Andrew Griffith, Extension ag economist with the University of Tennessee, says prices were $2 higher last week for cull cows, while bull prices remained steady.
“The slaughter cow and bull market continue to be supported at this time as the demand for lean grinding beef remains strong,” he says in his weekly market outlook.
“The expectation is that prices will begin to soften on these classes of animals as more of these animals make their way to the market from September through November. The encouragement at this time is for producers to move these cattle sooner rather than later to capitalize on a strong salvage value.”
Calf prices remained strong, although Griffith says it is unknown how long prices will remain at their current levels.
“Seasonal weakness will influence the calf market as a larger quantity of animals come to market,” he says.”
Last week’s USDA Cattle on Feed report for feedlots with a 1,000 head or more capacity indicated cattle and calves on feed as of Aug. 1, 2021, totaled 11.07 million head, down 1.9% compared to a year ago, with the pre-report estimate average expecting a decrease of 1.8%.
July placements in feedlots totaled 1.74 million head, down 8.1% from a year ago with the pre-report estimate average expecting placements down 7.0%. July marketings totaled 1.90 million head, down 4.5% from 2020 with pre-report estimates expecting a 3.6% decrease in marketings. Placements on feed by weight showed cattle under 700 pounds down 14.3%, 700 to 899 pounds down 6.6%, and 900 pounds and over up 3.8%.
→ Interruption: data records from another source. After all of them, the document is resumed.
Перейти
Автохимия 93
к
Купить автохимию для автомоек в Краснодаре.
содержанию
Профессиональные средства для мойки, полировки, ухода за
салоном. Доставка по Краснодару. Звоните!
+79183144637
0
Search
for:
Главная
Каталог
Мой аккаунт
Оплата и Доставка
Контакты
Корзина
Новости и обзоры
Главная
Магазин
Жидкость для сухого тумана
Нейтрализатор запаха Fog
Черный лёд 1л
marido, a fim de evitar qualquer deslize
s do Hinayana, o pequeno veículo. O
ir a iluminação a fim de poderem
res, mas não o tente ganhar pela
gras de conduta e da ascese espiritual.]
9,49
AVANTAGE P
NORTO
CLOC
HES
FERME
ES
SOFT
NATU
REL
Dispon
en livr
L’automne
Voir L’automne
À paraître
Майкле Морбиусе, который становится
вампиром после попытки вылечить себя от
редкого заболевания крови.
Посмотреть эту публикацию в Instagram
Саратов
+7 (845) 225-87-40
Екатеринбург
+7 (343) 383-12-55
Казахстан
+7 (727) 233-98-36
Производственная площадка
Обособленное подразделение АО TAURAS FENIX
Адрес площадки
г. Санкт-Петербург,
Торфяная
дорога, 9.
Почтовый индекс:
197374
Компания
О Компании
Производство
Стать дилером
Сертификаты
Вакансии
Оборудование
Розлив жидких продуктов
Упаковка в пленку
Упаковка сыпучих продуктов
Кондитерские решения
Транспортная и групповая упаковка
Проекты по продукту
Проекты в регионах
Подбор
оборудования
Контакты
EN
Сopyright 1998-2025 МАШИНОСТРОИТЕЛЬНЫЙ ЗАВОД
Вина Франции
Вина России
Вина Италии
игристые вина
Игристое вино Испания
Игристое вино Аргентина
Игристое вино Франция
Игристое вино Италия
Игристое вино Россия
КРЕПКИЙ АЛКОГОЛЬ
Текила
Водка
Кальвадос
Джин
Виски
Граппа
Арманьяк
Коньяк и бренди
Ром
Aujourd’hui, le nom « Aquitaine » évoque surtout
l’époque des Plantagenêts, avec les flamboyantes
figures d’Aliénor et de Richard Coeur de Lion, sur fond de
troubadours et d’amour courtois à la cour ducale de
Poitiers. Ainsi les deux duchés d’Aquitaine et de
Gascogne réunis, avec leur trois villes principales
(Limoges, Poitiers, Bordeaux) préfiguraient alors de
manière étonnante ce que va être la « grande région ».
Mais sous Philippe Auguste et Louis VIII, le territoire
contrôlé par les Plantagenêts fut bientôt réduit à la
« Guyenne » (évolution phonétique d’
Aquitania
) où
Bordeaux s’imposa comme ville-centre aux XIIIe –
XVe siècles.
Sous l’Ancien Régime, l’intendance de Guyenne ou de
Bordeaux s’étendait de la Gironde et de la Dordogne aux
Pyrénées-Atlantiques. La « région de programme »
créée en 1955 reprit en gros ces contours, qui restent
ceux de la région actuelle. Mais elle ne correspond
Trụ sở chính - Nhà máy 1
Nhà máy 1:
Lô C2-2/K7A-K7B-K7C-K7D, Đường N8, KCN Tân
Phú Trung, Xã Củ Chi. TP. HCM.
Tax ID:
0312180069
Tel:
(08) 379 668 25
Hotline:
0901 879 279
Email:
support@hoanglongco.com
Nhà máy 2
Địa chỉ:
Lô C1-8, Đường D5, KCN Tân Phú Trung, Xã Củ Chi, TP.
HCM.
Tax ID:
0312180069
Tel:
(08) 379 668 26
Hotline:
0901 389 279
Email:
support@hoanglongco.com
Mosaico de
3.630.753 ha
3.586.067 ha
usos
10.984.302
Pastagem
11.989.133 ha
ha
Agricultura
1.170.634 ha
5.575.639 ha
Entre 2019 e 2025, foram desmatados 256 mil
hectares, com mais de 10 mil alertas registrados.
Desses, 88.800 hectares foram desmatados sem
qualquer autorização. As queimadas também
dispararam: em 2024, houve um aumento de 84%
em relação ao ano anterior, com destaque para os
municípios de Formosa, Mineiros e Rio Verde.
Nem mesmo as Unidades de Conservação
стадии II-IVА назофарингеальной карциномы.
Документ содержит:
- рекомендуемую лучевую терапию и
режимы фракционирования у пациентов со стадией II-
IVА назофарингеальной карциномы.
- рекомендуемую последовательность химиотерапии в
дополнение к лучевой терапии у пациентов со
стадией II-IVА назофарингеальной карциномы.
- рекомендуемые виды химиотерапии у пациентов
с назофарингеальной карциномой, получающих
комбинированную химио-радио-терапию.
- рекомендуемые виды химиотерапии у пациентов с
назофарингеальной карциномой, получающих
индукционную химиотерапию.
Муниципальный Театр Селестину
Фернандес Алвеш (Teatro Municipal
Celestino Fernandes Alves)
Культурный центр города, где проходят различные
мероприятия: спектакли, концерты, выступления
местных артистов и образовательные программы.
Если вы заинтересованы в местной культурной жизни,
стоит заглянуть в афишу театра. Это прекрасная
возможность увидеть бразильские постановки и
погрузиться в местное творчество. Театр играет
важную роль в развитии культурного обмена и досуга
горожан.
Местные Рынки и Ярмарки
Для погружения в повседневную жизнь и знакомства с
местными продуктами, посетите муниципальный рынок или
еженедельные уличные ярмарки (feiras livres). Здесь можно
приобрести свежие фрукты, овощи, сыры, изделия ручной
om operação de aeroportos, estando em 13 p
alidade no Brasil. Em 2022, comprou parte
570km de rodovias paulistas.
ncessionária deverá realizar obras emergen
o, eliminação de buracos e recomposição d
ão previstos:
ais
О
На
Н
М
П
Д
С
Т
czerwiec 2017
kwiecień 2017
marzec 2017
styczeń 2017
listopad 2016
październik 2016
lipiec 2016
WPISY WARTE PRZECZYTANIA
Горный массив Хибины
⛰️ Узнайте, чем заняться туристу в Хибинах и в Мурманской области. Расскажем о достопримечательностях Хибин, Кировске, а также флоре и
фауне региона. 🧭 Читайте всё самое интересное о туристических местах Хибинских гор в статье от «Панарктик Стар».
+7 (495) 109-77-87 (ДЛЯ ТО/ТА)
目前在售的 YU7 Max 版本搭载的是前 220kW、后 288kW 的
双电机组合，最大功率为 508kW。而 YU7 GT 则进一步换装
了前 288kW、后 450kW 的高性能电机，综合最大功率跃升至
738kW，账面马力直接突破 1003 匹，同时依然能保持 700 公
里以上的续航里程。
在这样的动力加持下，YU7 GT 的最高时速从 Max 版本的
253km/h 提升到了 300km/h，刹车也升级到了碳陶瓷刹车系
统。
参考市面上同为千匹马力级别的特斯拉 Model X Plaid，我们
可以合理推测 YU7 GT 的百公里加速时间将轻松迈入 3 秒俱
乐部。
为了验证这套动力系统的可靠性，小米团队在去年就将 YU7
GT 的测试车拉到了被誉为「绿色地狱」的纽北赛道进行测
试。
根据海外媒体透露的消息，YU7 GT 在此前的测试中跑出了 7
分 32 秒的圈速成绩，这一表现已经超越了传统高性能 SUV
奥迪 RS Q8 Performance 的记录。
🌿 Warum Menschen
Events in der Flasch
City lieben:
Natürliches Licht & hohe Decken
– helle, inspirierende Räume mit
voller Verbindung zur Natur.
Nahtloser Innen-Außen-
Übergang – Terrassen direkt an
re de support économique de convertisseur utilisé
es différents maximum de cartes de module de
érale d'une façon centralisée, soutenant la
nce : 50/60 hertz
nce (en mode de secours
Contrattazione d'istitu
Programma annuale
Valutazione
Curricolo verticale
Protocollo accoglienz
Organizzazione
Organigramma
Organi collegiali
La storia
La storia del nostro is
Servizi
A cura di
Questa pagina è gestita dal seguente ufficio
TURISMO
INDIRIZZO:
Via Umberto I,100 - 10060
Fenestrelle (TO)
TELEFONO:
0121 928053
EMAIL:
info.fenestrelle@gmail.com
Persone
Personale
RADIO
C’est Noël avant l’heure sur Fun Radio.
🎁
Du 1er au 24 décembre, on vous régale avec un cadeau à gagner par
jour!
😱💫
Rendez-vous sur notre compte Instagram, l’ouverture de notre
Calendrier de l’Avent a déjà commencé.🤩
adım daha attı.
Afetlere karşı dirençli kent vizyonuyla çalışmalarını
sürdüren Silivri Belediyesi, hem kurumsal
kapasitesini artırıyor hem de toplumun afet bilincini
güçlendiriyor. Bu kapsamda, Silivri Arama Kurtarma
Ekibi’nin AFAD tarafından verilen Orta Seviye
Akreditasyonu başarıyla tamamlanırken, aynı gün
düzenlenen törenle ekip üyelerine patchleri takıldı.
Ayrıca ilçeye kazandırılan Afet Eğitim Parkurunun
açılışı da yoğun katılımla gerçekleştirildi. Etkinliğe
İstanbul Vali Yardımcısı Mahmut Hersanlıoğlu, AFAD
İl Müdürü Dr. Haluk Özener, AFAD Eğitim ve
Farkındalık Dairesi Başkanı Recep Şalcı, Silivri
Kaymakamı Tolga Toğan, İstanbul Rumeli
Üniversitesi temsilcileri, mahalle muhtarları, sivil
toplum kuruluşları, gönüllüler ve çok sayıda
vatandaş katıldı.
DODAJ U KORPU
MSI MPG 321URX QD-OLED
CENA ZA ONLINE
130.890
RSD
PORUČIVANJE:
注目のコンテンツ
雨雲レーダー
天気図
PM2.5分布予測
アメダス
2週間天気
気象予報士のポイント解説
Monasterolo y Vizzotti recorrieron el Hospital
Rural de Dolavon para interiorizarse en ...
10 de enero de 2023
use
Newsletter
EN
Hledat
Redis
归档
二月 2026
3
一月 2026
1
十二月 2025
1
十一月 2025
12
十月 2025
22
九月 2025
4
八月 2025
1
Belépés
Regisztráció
“Finished cattle prices are demonstrating strength, but there is a clear difference in the North and the South,” Griffith says. “Prices in the South appear to be much softer than those in the North. This price difference is likely due to supply and expected quality grade.
“Beef prices are strong enough that one could expect fed cattle prices to continue escalating, but there is no guarantee in that thought process as fed cattle prices tend to be soft this time of year. Cattle feeders will be betting on higher prices in the fourth quarter.”